Childhood disintegrative syndrome (Heller’s syndrome)
Childhood disintegration syndrome is a rare disorder that appears quite late, often after the age of three, and sometimes even up to the age of 10. The child seems to develop normally during his first three or four years, then loses his previous acquisitions (in the areas of language, motor skills and social skills). Unlike Rett syndrome, which only affects girls, disintegrative child syndrome can affect both boys and girls. Language and communication difficulties are very similar to those with autism, but due to the particular appearance of symptoms and the type of difficulty, this disorder falls into a category of its own.
Experts are now unanimous in recognizing a strong implication of genetic factors. As early as the 1970s, research on twins and more generally on families, in fact revealed the genetic trail in the onset of autism.
Autism heritability is a measure assessing the impact of genetic factors in the onset of autism. In 1998, a study of twins estimated this value at 90%, indicating a major genetic component in the onset of autism.
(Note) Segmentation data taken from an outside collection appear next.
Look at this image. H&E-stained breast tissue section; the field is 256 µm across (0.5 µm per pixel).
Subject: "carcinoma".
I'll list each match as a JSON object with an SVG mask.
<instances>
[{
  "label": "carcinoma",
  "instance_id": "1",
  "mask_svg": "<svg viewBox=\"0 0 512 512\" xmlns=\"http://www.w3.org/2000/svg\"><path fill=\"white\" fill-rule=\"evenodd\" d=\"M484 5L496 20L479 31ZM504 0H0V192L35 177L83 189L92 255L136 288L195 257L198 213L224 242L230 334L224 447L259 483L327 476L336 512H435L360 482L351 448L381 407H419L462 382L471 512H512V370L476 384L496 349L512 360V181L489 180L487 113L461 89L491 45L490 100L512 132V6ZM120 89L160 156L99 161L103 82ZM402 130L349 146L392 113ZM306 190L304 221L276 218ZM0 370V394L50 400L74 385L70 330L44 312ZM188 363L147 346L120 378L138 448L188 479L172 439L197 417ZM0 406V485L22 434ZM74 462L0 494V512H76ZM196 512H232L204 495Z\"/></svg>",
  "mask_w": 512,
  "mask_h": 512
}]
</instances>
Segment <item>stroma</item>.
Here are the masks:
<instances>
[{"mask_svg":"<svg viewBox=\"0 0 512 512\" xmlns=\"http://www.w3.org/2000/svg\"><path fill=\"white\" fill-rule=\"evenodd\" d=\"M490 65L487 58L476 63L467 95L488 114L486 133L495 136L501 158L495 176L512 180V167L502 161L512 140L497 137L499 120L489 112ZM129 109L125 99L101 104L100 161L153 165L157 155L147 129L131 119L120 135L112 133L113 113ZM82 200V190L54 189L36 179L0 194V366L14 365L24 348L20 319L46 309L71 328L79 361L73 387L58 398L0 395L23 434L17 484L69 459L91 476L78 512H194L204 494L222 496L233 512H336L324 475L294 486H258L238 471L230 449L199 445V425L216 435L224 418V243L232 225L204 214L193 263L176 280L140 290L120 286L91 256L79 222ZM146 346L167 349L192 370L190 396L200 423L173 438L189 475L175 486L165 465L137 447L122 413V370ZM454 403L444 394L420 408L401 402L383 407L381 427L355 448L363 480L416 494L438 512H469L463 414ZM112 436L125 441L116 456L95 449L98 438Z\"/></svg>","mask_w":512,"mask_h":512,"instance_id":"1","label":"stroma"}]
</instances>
Since many studies have shown that when a child was autistic, his twin was also in 98% of cases if it was a monozygous twin (that is to say having exactly the same genetic heritage , “True twin”) and in about 50% if he was a dizygotic twin (“false twin”).
However, the synthesis of the studies made showed that this one was complex, and could involve up to 50 different genes. But a 2014 study affirms that this share does not exceed 50%, in equal parts with environmental factors.
Who transmits the autism gene?
The disease is transmitted exclusively or preferably by one of the parents. Typically, genes that are genomically imprinted are inactivated during the development of the egg, or sperm cells, or shortly after fertilization.